The units described above as separate components may or may not be physically separate, and components shown as units may or may not be physical units, may be located in one place, or may be distributed over a plurality of network units. Some or all of the units may be selected according to actual needs to achieve the purpose of the solution of this embodiment.
In addition, each functional unit in the embodiments of the present application may be integrated in one processing unit, or each unit may exist alone physically, or two or more units may be integrated in one unit. The integrated units may be implemented in hardware or in software functional units.

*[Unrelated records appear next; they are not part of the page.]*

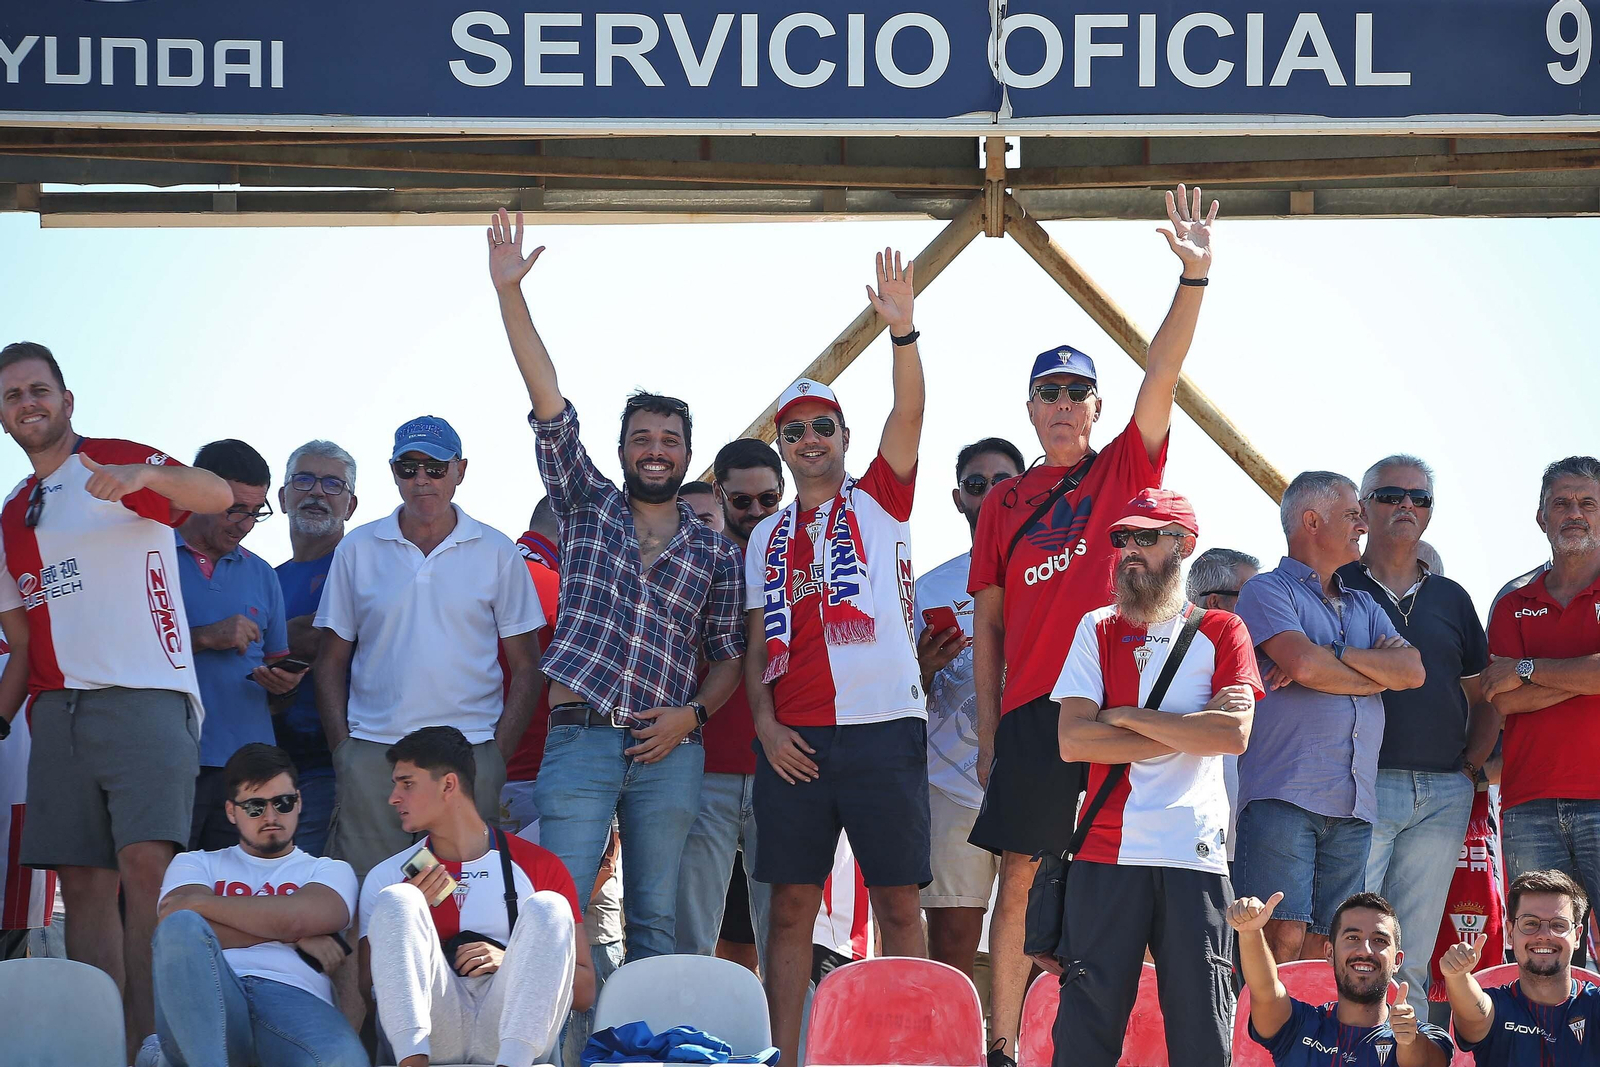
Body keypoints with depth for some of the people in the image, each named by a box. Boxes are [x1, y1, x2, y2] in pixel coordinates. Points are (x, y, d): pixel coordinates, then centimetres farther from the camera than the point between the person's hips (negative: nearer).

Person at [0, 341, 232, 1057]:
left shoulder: (118, 463, 2)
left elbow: (217, 495, -18)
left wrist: (146, 475, -37)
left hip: (144, 697, -6)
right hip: (58, 713, 6)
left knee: (147, 866, -18)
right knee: (84, 885, 0)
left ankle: (148, 1044, -21)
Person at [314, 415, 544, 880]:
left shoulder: (497, 554, 7)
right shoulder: (357, 550, 10)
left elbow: (526, 667, 8)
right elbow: (332, 661, 13)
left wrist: (499, 755, -2)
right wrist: (341, 751, 2)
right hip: (372, 754, 1)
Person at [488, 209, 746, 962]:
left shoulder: (714, 552, 13)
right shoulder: (587, 506, 11)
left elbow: (729, 655, 15)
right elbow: (549, 407, 2)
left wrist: (691, 714, -6)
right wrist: (509, 294, -7)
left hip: (669, 750, 2)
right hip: (581, 737, -1)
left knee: (655, 921, 5)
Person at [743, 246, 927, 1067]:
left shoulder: (878, 501, 7)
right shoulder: (768, 538, 15)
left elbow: (908, 417, -9)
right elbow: (759, 643, 14)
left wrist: (902, 331, -24)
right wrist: (766, 722, -2)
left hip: (883, 727, -3)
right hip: (794, 738, 3)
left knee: (898, 903, -1)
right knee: (791, 905, 3)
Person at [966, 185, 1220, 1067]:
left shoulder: (1125, 472, 9)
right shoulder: (1004, 503, 12)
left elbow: (1162, 375, -5)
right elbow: (987, 624, 12)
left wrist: (1195, 278, -17)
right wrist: (988, 732, 5)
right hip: (1031, 708, 1)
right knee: (1020, 879, 0)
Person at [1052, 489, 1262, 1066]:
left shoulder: (1221, 632, 9)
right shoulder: (1098, 629, 11)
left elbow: (1234, 735, -7)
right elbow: (1073, 741, -2)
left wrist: (1128, 718, -5)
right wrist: (1187, 731, -5)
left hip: (1195, 852, 0)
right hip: (1106, 847, 1)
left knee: (1201, 1020, -2)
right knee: (1088, 1018, -3)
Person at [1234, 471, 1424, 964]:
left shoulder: (1365, 607, 26)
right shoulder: (1267, 590, 6)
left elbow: (1413, 669, 8)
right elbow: (1303, 664, -12)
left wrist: (1331, 656, -5)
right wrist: (1380, 674, 4)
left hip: (1354, 806, 6)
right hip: (1284, 794, -6)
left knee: (1322, 949, 2)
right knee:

The integrated units described above, if implemented in the form of software functional units and sold or used as stand-alone products, may be stored in a computer readable storage medium. Based on this understanding, the technical solution of the present application may be embodied in essence or a part contributing to the prior art or all or part of the technical solution in the form of a software product stored in a storage medium, including several instructions for causing a computer device (which may be a personal computer, a server or a network device, etc., in particular may be a processor in the computer device) to perform all or part of the steps of the above-mentioned method of the various embodiments of the present application. Wherein the aforementioned storage medium may comprise: various media capable of storing program codes, such as a U disk, a removable hard disk, a magnetic disk, a compact disk, a Read-Only Memory (abbreviated as ROM), or a random access Memory (Random Access Memory, abbreviated as RAM), are provided.
The above embodiments are only for illustrating the technical solution of the present application, and not for limiting the same; although the application has been described in detail with reference to the foregoing embodiments, it will be understood by those of ordinary skill in the art that: the technical scheme described in the foregoing embodiments can be modified or some technical features thereof can be replaced by equivalents; such modifications and substitutions do not depart from the spirit and scope of the technical solutions of the embodiments of the present application.